Unfortunately, data shows that there is clearly a gender gap in the STEM world and some of this can definitely be explained by prejudice. But this is changing, and I believe it will continue to change at a faster pace. “Women in STEM” is one of many great initiatives globally that can help narrow this gap and help promote the full potential of women in the scientific sector. I see more and more examples of great women in senior STEM positions demonstrating that it can be done very successfully. I think this should give us all hope that the professional world is becoming more balanced with less gender discrimination. We are not there yet, a lot more work needs to be done but… I really think we can be optimistic that things are changing for the better.  For example, where I work, in Philip Morris Manufacturing & Technology, the Leadership Team is made up of over 50% of women, many of whom are engineers or have a scientific background and the company has obtained the Equal Salary certification which verifies that it pays its female and male employees equally for the same job.

Congratulations on your appointment as Co-President of the BBS Alumni Association! What are your expectations and goals for this new endeavor?

Thank you! I was lucky to have two great predecessors, Pinar and Paola (another woman in STEM as she’s an Engineer), who had the challenging job of leading the first year of the Association and laying the foundations for us to build upon.  Although we are still in the start-up phase, we already have a lot of plans for 2022. 

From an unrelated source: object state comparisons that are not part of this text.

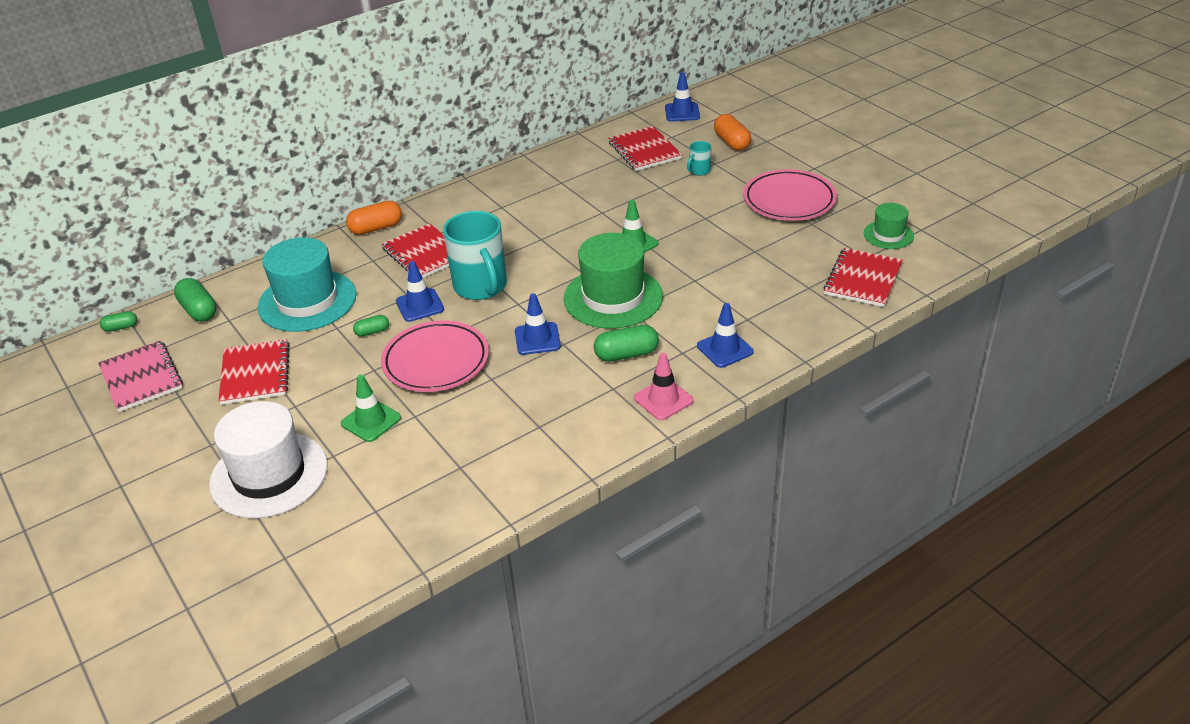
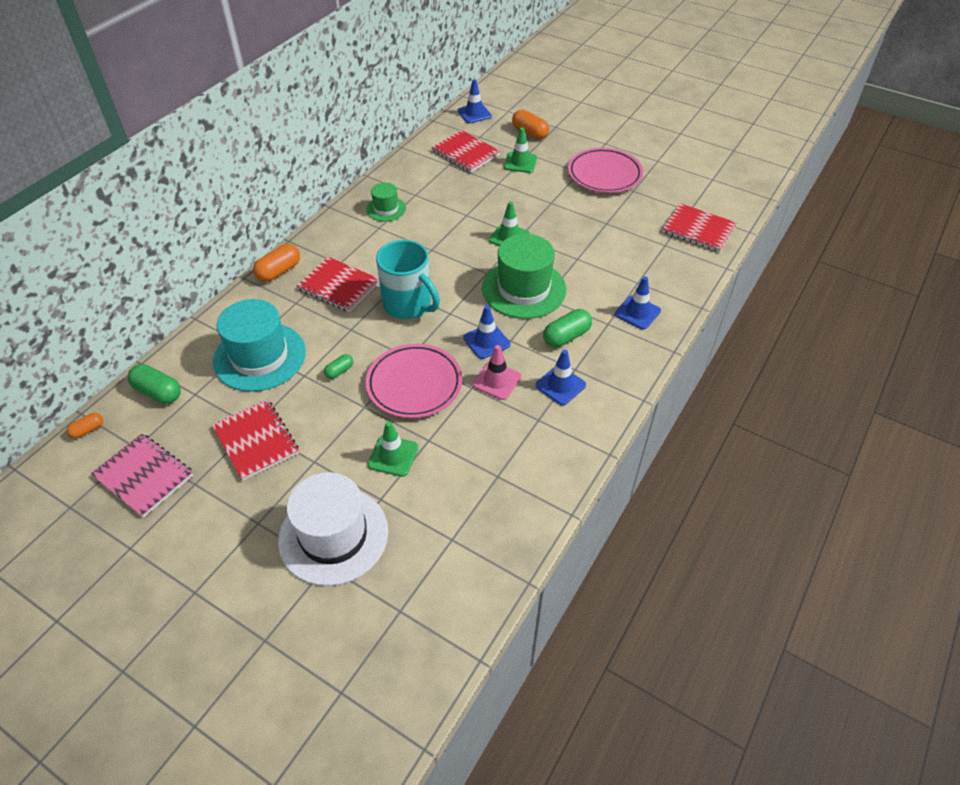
camera: 25 degrees left, 10 degrees up
green capsule [100,311,137,332] -> orange capsule [67,413,103,439]
blue traffic cone [396,261,444,322] -> blue traffic cone moved to [535,350,586,405]
pink traffic cone [634,353,694,420] -> pink traffic cone moved to [472,345,521,400]
turquoise mug [687,141,712,176] -> green traffic cone [504,127,537,173]
red notebook [824,248,903,307] -> red notebook turned 60 degrees counterclockwise [662,203,737,252]
green hat [864,203,914,249] -> green hat moved to [366,182,406,221]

One of our main goals for this year is to continue the growth of the Association both in Italy and internationally. Following the creation of several local chapters in Italy, we are now promoting the foundation of international chapters in some of the main cities world-wide with BBS alumni. We are also planning to enhance the offer of webinars and events for our Alumni to provide networking and personal development opportunities for our members. 

All of this thanks to the support of the Co-presidents, the Board of Alumni members and of course, BBS.

What advice would you give to a 15-year-old girl, who’s a STEM enthusiast and dreams of a future in science or math?

Believe in your dreams! What is stopping you? You are the future! Lots of progress is being made and I am confident that by the time a 15-year-old today finishes her education, gender gaps in STEM, or anywhere else, will be a thing of the past. Positive change in inclusion and diversity is accelerating, women in STEM are a fundamental part of this evolution!